Der 1. FC Köln findet wieder in die Erfolgsspur.

(Photo by Lars Baron/Getty Images)

Überdies warten in den kommenden Wochen Gegner (Darmstadt, Mainz, Union) auf den 1. FC Köln, die sich entweder qualitativ auf Augenhöhe befinden oder ebenfalls im Abwärtsstrudel stecken. Auch der Blick in die statistische Mottenkiste liefert hoffnungsvolle Zahlen. Nach Expected Goals (xG) hätte der dreifache deutsche Meister bereits 7,04 Tore mehr erzielen müssen als der magere Ist-Zustand von neun Treffern hergibt. Nur der VfL Bochum „übertrumpft“ den „Effzeh“ ungewollt in dieser Bilanz.

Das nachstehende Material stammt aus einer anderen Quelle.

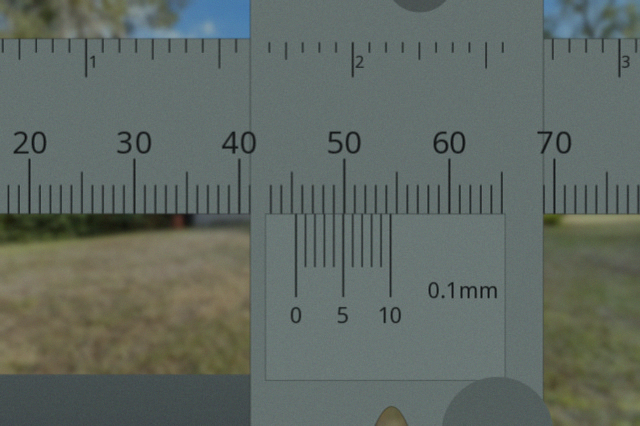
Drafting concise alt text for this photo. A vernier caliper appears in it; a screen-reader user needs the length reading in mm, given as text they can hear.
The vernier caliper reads 45.4 mm
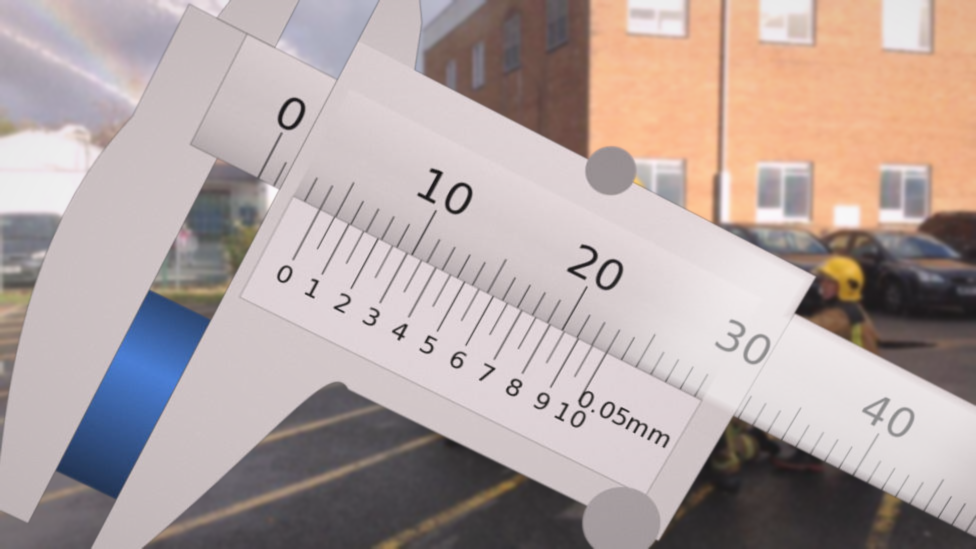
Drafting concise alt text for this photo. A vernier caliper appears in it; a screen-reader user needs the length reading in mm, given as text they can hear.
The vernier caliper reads 4.0 mm
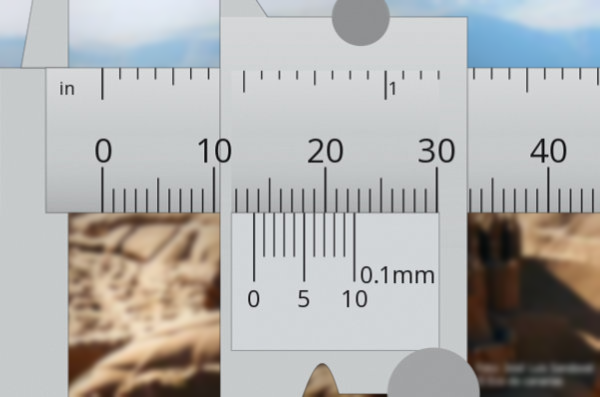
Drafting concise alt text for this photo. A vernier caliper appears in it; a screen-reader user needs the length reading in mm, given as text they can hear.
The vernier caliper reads 13.6 mm
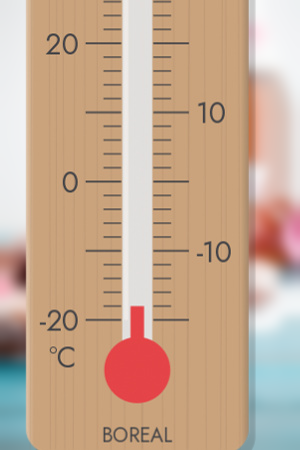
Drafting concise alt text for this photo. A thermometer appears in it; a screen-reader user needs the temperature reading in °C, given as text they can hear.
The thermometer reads -18 °C
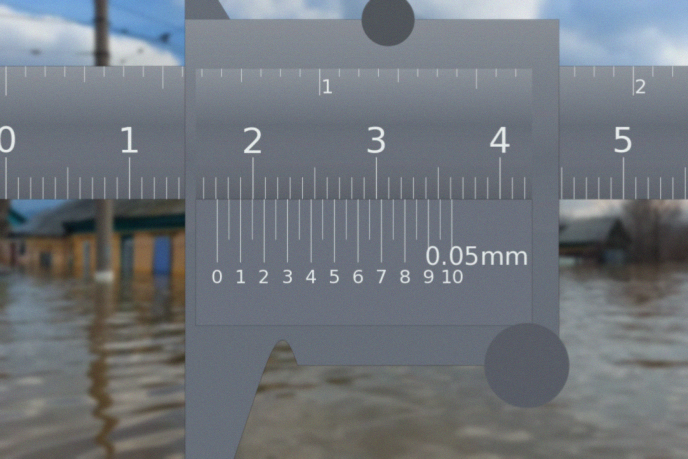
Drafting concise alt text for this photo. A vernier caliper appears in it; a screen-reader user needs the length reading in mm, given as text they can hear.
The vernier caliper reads 17.1 mm
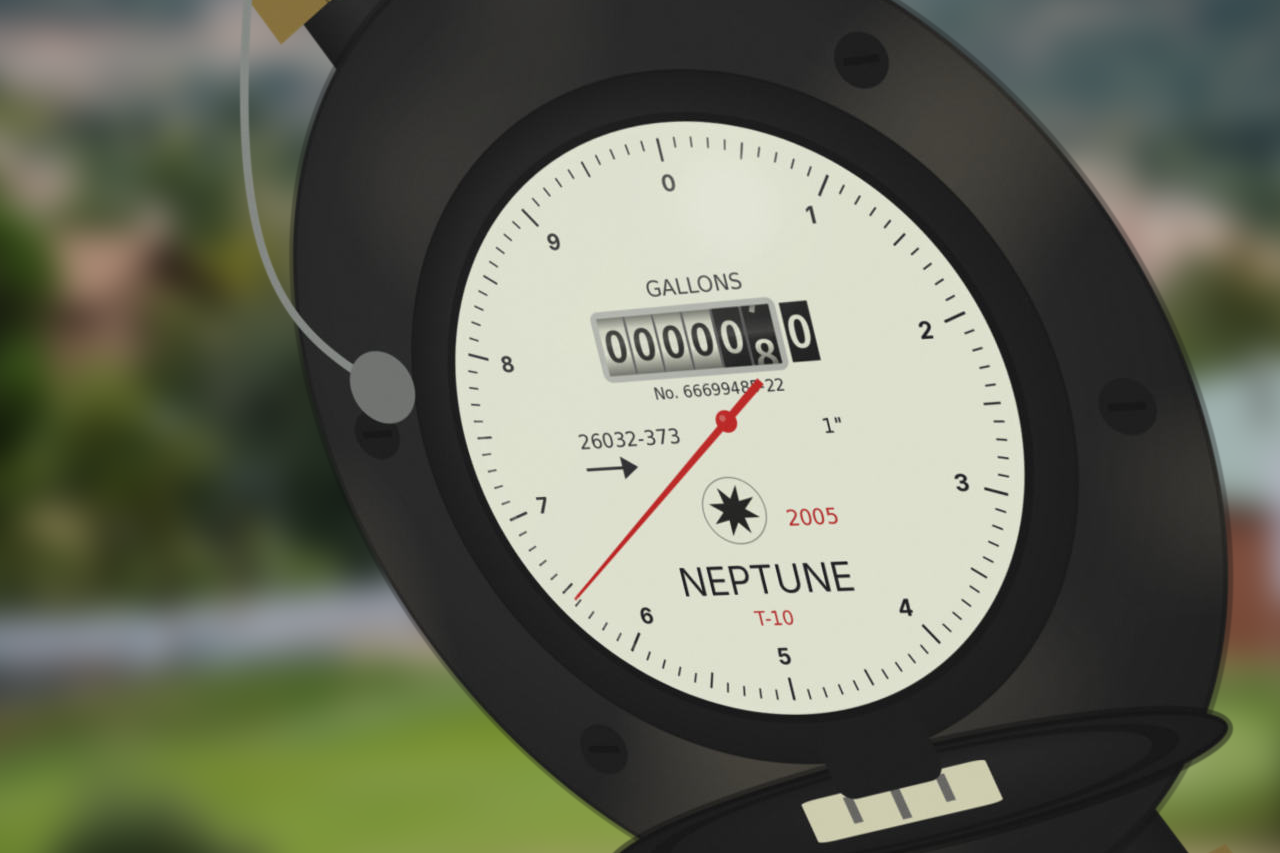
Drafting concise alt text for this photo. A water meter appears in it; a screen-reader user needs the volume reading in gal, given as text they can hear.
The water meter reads 76.4 gal
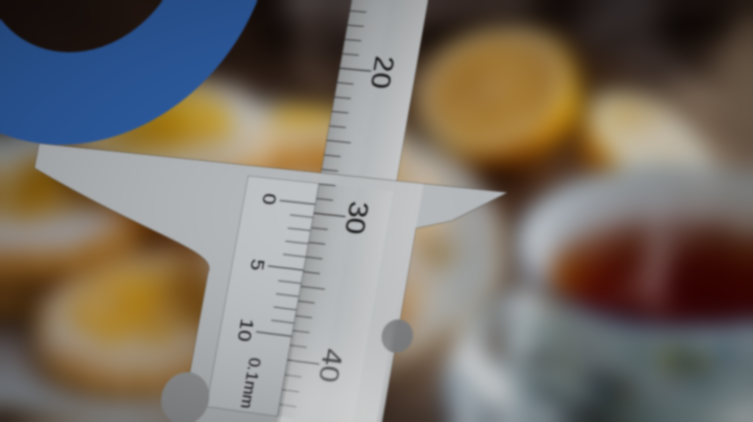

Zwangsläufig müssen im Abstiegskampf jedoch vor allem vermeintliche Leistungsträger ihre latente Formschwäche (Kainz, Ljubicic) respektive Ladehemmung (Selke) überwinden. Insbesondere die Treffer des zentralen Angreifers Davie Selke (bislang drei Tore) sind für einen Aufschwung des 1. FC Köln signifikant. Allerdings bedarf es dafür auch einer besseren „Fütterung“ des 28-Jährigen mit verwertbaren Zuspielen als bisher. Nur wenn „et Trömmelche“ – die berühmte Tormusik im RheinEnergieSTADION – wieder häufiger intoniert wird, besteht auch eine realistische Chance auf den Klassenerhalt. Oder mit anderen Worten: „Et kütt wie et kütt“.

Steven Busch

Auswärtsschwäche und fehlende Qualität – der Effzeh überwintert am Tabellenende

Sicherlich lässt der Spielplan angesichts der direkten Duelle hoffen, dass der 1. FC Köln sich aus der prekären Lage befreien kann. Jedoch muss man in drei der vier Spiele, die bis Winter anstehen, auswärts ran. Für die Kölner, die ihre lautstarken Fans im Rücken brauchen, ist dies ein großer Nachteil. Erst zwei Punkte konnte der Effzeh auswärts holen und brachte den mitgereisten Kölner Mob mit eigenen Treffern nur dreimal in Ekstase. Die schwache Auswärtsbilanz macht wenig Hoffnung auf Besserung.

Zudem liegt ein enormer Druck auf der Mannschaft von Steffen Baumgart, was dem Trainer selbst anzumerken ist. In den Pressekonferenzen der vergangenen Wochen wirkte er oftmals unkontrolliert und aufgebracht, da ihm seine Souveränität abhandengekommen ist. Dies merken auch die Spieler, was sich in Kombination mit dem fehlenden Selbstvertrauen der Mannschaft und dem enormen Druck nicht wirklich positiv auf diese auswirken wird.

Am Ende kommt hinzu, dass die Kölner in mindestens zwei der drei direkten Duelle aufgrund der eigenen Qualität als Außenseiter in die Partie gehen. Sowohl Mainz als auch Union Berlin verfügen über deutlich mehr individuelle Qualität als das Team von Steffen Baumgart. Eine große Fähigkeit der Kölner war, dass Baumgart sie in den vergangenen Jahren besser machte, als die Summe ihrer Teile. Jedoch ist nach zahlreichen namhaften Abgängen auch hiervon keine Spur mehr übrig.

Die mangelnde Qualität, das fehlende Selbstbewusstsein und die Auswärtsschwäche sorgen dafür, dass der 1. FC Köln es nicht schafft, vor Weihnachten aus dem Keller zu kommen. Schlimmer noch – Steffen Baumgart und sein Team sind zum Jahreswechsel abgeschlagen Tabellenletzter.